Negative results do not preclude 2019-nCoV infection and should not be used as the sole basis for treatment or other patient management decisions. Negative results must be combined with clinical observations, patient history, and epidemiological information.

Testing with the CDC 2019-nCoV Real-Time RT-PCR Diagnostic Panel is intended for use by trained laboratory personnel who are proficient in performing real-time RT-PCR assays. The CDC 2019-Novel Coronavirus (2019-nCoV) Real-Time RT-PCR Diagnostic Panel is only for use under a Food and Drug Administration’s Emergency Use Authorization.

(Page 56) Again, plenty of room for false positives and false negatives from happening. These testing methods can’t even exclude having the virus. They can’t even tell if some other disease is causing the positive result.

7. Testing Has Very Serious Problems

These tests won’t definitively tell people that they have this virus. Nor will they definitively show that a person doesn’t have it. A secondary verification is needed.

The tests also can’t rule out diseases caused by other bacteria or pathogens. So false positives could be cause by other, unrelated illnesses.

The CDC concedes that not enough cell line has been isolated (when at the time of publication), which would further complicate things.
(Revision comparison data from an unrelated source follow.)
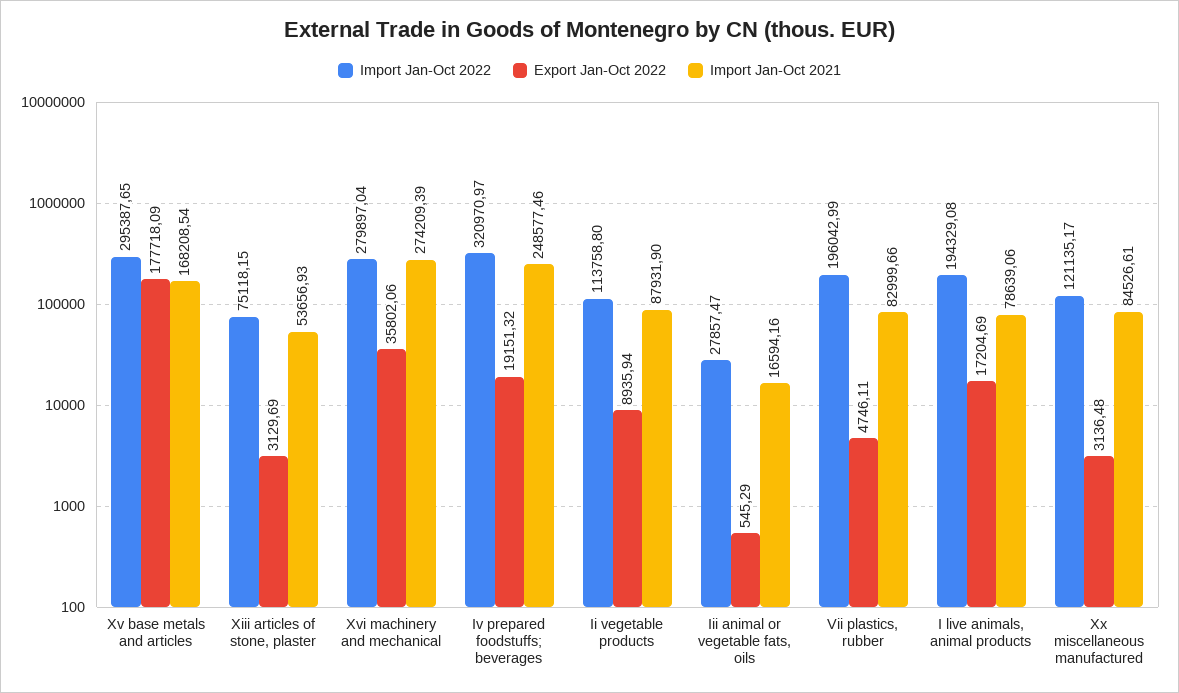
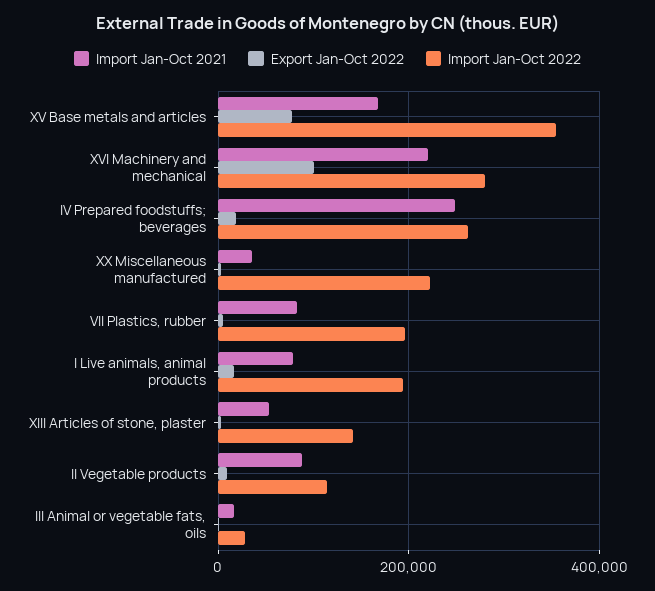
  {
    "Import Jan-Oct 2022": {
-     "Xv base metals and articles": 295387.65,
+     "Xv base metals and articles": 360000,
-     "Xiii articles of stone, plaster": 75118.15,
+     "Xiii articles of stone, plaster": 140000,
      "Xvi machinery and mechanical": 279897.04,
-     "Iv prepared foodstuffs; beverages": 320970.97,
+     "Iv prepared foodstuffs; beverages": 260000,
      "Ii vegetable products": 113758.8,
      "Iii animal or vegetable fats, oils": 27857.47,
      "Vii plastics, rubber": 196042.99,
      "I live animals, animal products": 194329.08,
-     "Xx miscellaneous manufactured": 121135.17
+     "Xx miscellaneous manufactured": 220000
    },
    "Export Jan-Oct 2022": {
-     "Xv base metals and articles": 177718.09,
+     "Xv base metals and articles": 80000,
      "Xiii articles of stone, plaster": 3129.69,
-     "Xvi machinery and mechanical": 35802.06,
+     "Xvi machinery and mechanical": 100000,
      "Iv prepared foodstuffs; beverages": 19151.32,
      "Ii vegetable products": 8935.94,
      "Iii animal or vegetable fats, oils": 545.29,
      "Vii plastics, rubber": 4746.11,
      "I live animals, animal products": 17204.69,
      "Xx miscellaneous manufactured": 3136.48
    },
    "Import Jan-Oct 2021": {
      "Xv base metals and articles": 168208.54,
      "Xiii articles of stone, plaster": 53656.93,
-     "Xvi machinery and mechanical": 274209.39,
+     "Xvi machinery and mechanical": 220000,
      "Iv prepared foodstuffs; beverages": 248577.46,
      "Ii vegetable products": 87931.9,
      "Iii animal or vegetable fats, oils": 16594.16,
      "Vii plastics, rubber": 82999.66,
      "I live animals, animal products": 78639.06,
-     "Xx miscellaneous manufactured": 84526.61
+     "Xx miscellaneous manufactured": 40000
    }
  }

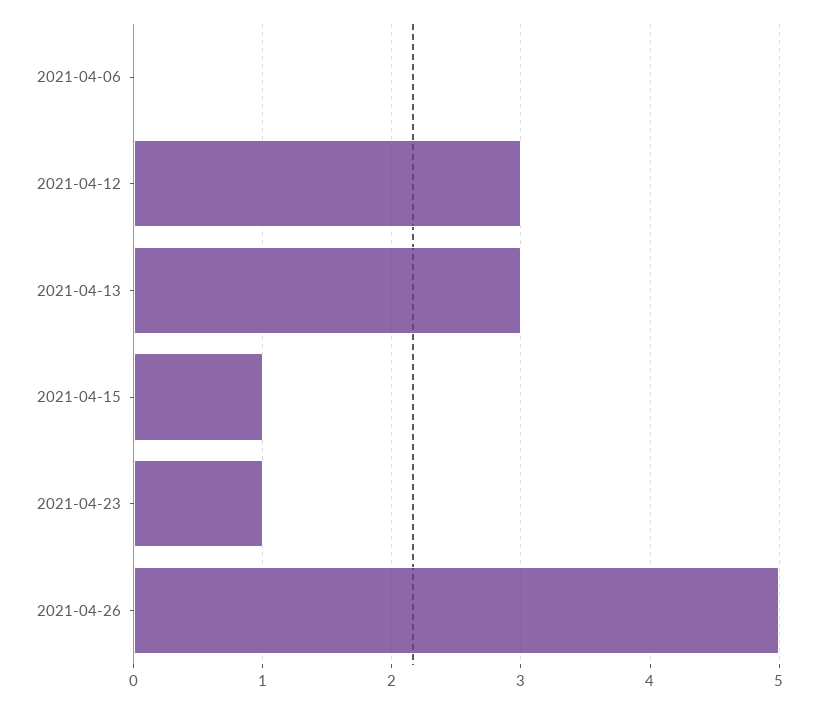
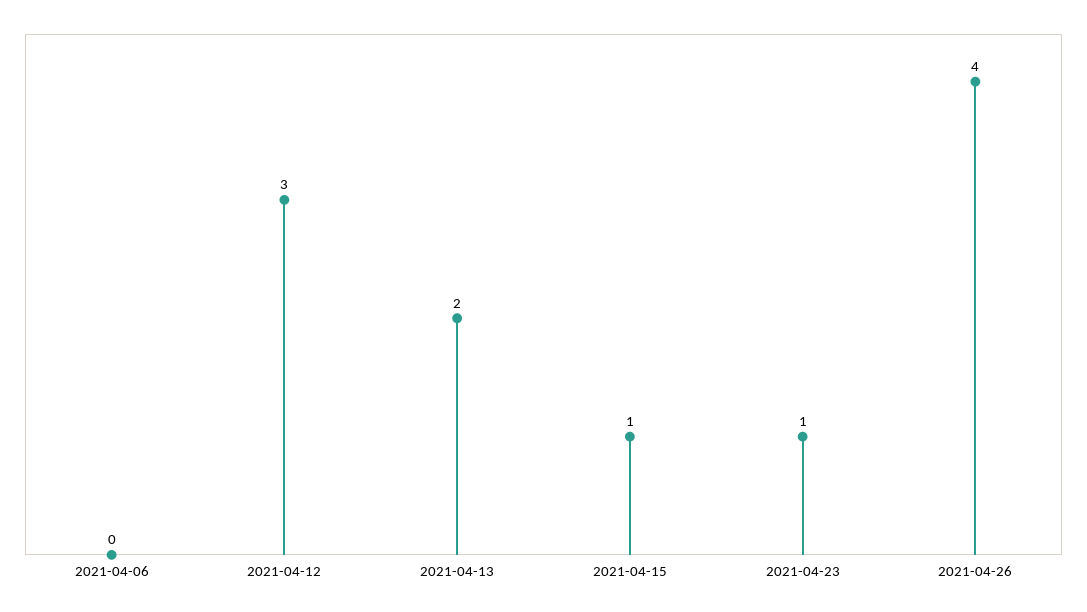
  {
    "2021-04-06": 0,
    "2021-04-12": 3,
-   "2021-04-13": 3,
+   "2021-04-13": 2,
    "2021-04-15": 1,
    "2021-04-23": 1,
-   "2021-04-26": 5
+   "2021-04-26": 4
  }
What do Canadian officials have to say about testing and error rates? See the next piece on errors.
-Barbara Yaffe admits up to 50% false positives in virus tests
-Bonnie Henry admits up to 30% false negatives in virus tests
-Bonnie Henry admits high error rates (false positives and false negatives) when it comes to antibody testing.

Do these tests work? Perhaps, but officials admit that the results are highly unreliable. Combine this with the political agendas of many of our leaders, and people have good reason to be skeptical.